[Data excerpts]
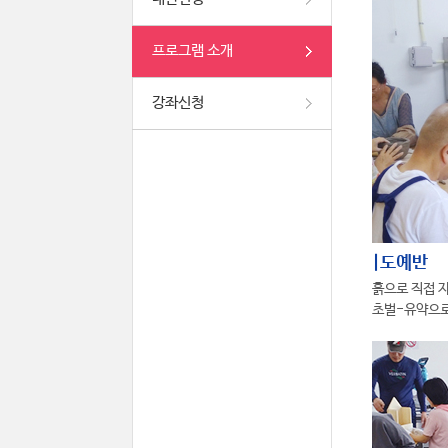
프로그램 소개
강좌신청
|도예반
흙으로 직접 
초벌-유약으로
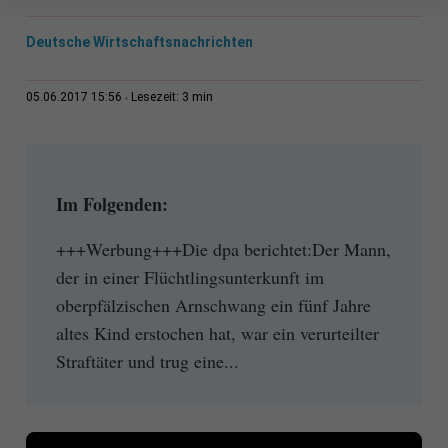
Deutsche Wirtschaftsnachrichten
3 min
05.06.2017 15:56
Lesezeit:
Im Folgenden:
+++Werbung+++Die dpa berichtet:Der Mann,
der in einer Flüchtlingsunterkunft im
oberpfälzischen Arnschwang ein fünf Jahre
altes Kind erstochen hat, war ein verurteilter
Straftäter und trug eine...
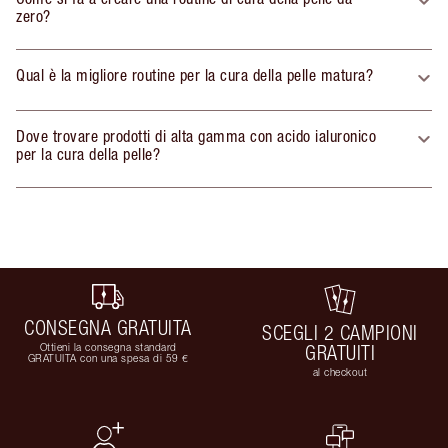
zero?
Qual è la migliore routine per la cura della pelle matura?
Dove trovare prodotti di alta gamma con acido ialuronico
per la cura della pelle?
CONSEGNA GRATUITA
SCEGLI 2 CAMPIONI
Ottieni la consegna standard
GRATUITI
GRATUITA con una spesa di 59 €
al checkout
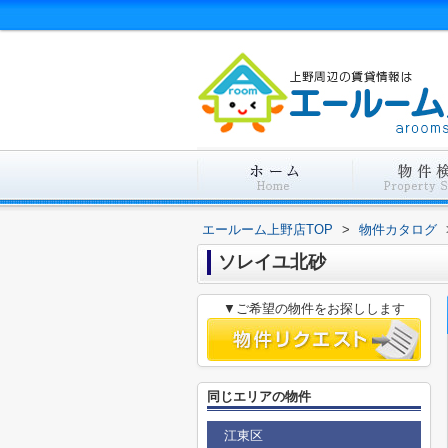
エールーム上野店TOP
>
物件カタログ
ソレイユ北砂
▼ご希望の物件をお探しします
同じエリアの物件
江東区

* Problem details: Copy out the rows word for word, starting at the line containing "Deutsche Wirtschaftsnachrichten" and continuing through the end of the rows. Omit the pictures.

* Solved exercise:
Deutsche Wirtschaftsnachrichten
3 min
05.06.2017 15:56
Lesezeit:
Im Folgenden:
+++Werbung+++Die dpa berichtet:Der Mann,
der in einer Flüchtlingsunterkunft im
oberpfälzischen Arnschwang ein fünf Jahre
altes Kind erstochen hat, war ein verurteilter
Straftäter und trug eine...
zero?
Qual è la migliore routine per la cura della pelle matura?
Dove trovare prodotti di alta gamma con acido ialuronico
per la cura della pelle?
CONSEGNA GRATUITA
SCEGLI 2 CAMPIONI
Ottieni la consegna standard
GRATUITI
GRATUITA con una spesa di 59 €
al checkout
エールーム上野店TOP
>
物件カタログ
ソレイユ北砂
▼ご希望の物件をお探しします
同じエリアの物件
江東区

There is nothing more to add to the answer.